With the advent of the commercial web in the mid-1990s, there was a surge in industry interest in eye-tracking technology to be able to track what designs and layouts for web pages and websites were the most conducive for advertising. The best placement of adverts on a web page full of text segments and multiple images depends heavily on the other content on the page.

However, tracking the movement of a computer mouse across a web page can also be used as a proxy for a user’s interest and attention. Unlike eye tracking, it requires no specialist hardware nor calibration for each user. On the other hand, mouse tracking is not a high-fidelity proxy of intent, since a mouse may often be at rest on the page while a user nevertheless scans content. Today, neither eye tracking nor mouse tracking are normally used. Instead web page designs are improved by giving slightly alternative layouts concurrently to two or more groups of users, and testing which layout elicits the optimal response over a set period of time. The process can be iterated, leading to significant improvements from the initial page design.

Eye-tracking technology is frequently applied in designing the best visual layout of instruments and controls for machine operators. Most car and aircraft manufacturers use the technology to monitor the attention of test drivers and pilots to alternative dashboard and cockpit layouts, and so derive safer designs. Some car manufacturers have integrated eye tracking to detect when a driver does not appear to be concentrating on the road ahead, and to generate appropriate warning.

Market opportunity

Once just a niche technology for assistive technologies and industry ergonomic design, eye tracking may now become a mainstream consumer technology and potentially represents a significant market opportunity. The intense computing demands of computing gaming have driven many developments in computing. Head tracking is supported by a number of games, and there is strong interest in eye tracking in addition to just head position. There are eye tracking attachments for gaming consoles and the technology is being incorporated into some virtual and augmented headsets and glasses. Once a game can dynamically track a player’s gaze, then it can for example enhance the detail of its generated images at the focus of the gaze, swivel the image to the centre of the screen, or activate a control.
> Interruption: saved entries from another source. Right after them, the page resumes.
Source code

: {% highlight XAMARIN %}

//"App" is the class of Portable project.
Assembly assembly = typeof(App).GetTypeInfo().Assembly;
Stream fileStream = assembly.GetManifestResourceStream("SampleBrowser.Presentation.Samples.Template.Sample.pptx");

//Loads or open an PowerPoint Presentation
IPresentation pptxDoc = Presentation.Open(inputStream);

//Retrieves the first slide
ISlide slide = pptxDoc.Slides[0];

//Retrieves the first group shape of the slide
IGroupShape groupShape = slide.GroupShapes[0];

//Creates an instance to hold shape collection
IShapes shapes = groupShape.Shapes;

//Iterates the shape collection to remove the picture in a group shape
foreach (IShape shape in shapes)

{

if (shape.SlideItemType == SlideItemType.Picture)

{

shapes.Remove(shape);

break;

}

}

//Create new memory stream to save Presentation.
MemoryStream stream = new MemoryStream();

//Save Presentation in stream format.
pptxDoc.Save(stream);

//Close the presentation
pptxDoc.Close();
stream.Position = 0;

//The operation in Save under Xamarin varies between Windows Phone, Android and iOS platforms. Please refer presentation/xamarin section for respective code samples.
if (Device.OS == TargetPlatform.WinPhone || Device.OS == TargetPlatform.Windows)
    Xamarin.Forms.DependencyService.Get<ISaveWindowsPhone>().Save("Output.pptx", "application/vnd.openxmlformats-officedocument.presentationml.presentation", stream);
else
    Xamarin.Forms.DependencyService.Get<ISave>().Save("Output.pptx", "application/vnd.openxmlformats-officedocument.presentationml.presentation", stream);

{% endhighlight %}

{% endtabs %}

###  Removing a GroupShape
A Swiss start-up, Eyeware Tech, has recently announced eye tracking technology which completely dispenses with the need for specialist hardware units. Exploiting the improvement in the capabilities of smartphone devices, including built-in depth-sensing technology, Eyeware has launched a software-only eye-tracking solution using off the shelf iPhones and iPads. By downloading the Eyeware Beam app (currently in beta testing) from the Apple appstore, a user has simply to place their iPhone or iPad beside their gaming screen. Eyeware has suggested that their business model will be an in-app purchase within each game of their eye-tracking enhancement. Rather than using cornea reflections in the infrared spectrum, the app instead dynamically and continuously analyses the image of the user’s face to track eye movements and gaze. Using just normal light and standard smart devices, the strategy threatens to disrupt the established eye-tracking suppliers.